Mr. Potts rather sulkily said that he would stay and talk to Mrs. Upton and Miss Bocock about the committee, and Imogen felt that it was in a manner of atonement to him for her monopolization of a lustrous past that Mrs. Potts presently, as they began the steep ascent along a winding, mossy path, told Sir Basil that her husband, too, knew the responsibility and burden of "blood." And as, for a moment, they went before her, Imogen fancied that she heard the murmur of quite a new great name casting its ægis about Mr. Potts. Very spiritual people could, she reflected, become strangely mendacious when borne along on the wings of ardor and exaltation.

Mrs. Potts's presence was really quite intolerable, and, as she walked behind her and listened to her murmur, Imogen bethought her of an amusing, though rather ruthless, plan of elimination. Imogen was very capable of ruthlessness when circumstances demanded it.
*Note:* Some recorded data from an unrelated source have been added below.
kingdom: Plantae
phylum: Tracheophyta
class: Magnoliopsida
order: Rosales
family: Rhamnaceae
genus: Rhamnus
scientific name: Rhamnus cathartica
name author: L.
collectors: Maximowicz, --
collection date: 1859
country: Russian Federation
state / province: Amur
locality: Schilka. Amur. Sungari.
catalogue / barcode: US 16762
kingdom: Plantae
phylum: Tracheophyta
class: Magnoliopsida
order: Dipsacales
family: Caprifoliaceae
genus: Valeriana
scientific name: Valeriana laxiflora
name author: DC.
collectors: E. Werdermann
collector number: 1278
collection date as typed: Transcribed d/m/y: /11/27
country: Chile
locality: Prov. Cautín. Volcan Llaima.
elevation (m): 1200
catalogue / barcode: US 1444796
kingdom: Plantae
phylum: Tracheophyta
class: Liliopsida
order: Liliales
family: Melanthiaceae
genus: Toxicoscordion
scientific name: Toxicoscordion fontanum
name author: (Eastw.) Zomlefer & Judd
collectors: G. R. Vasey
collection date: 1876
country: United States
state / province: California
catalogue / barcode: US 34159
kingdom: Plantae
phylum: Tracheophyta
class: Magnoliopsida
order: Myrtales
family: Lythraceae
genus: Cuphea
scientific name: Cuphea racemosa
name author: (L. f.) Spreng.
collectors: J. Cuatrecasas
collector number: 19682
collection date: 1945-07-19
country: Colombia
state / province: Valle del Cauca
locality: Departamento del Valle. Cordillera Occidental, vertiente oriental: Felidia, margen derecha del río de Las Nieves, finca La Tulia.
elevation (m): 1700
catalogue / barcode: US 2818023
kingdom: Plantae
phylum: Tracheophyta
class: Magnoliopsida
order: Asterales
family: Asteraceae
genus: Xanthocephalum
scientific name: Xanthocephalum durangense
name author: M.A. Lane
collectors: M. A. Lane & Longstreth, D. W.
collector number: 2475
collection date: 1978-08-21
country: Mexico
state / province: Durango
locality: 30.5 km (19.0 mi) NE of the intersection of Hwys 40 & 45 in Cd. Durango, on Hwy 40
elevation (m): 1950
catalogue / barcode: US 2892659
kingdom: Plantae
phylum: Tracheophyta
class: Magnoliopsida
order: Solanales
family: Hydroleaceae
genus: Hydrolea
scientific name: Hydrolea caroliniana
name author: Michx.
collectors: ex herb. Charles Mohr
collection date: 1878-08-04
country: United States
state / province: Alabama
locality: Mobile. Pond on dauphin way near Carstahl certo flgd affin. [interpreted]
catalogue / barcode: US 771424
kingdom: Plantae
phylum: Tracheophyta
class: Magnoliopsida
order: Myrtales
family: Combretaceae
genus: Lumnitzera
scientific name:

Turning, therefore, suddenly to the right, she led them into a steep and rocky path that, as she well knew, would eventually prove impassable to Mrs. Potts's short legs and stiff, fat person. Indeed, Mrs. Potts soon began to pant and sigh. Her recital of the family annals became disconnected; she paused to take off and rub her eyeglasses and presently asked, in extenuated tones, if this were the usual path to the laurel.

"It's the one I always take, dear Mrs. Potts; it's the one I wanted Sir Basil to see, it's so far the lovelier. One gets the most wonderful, steep views down into far depths of blue," Imogen, perched like a slender Valkyrie on the summit of a crag above, thus addressed her perturbed friend.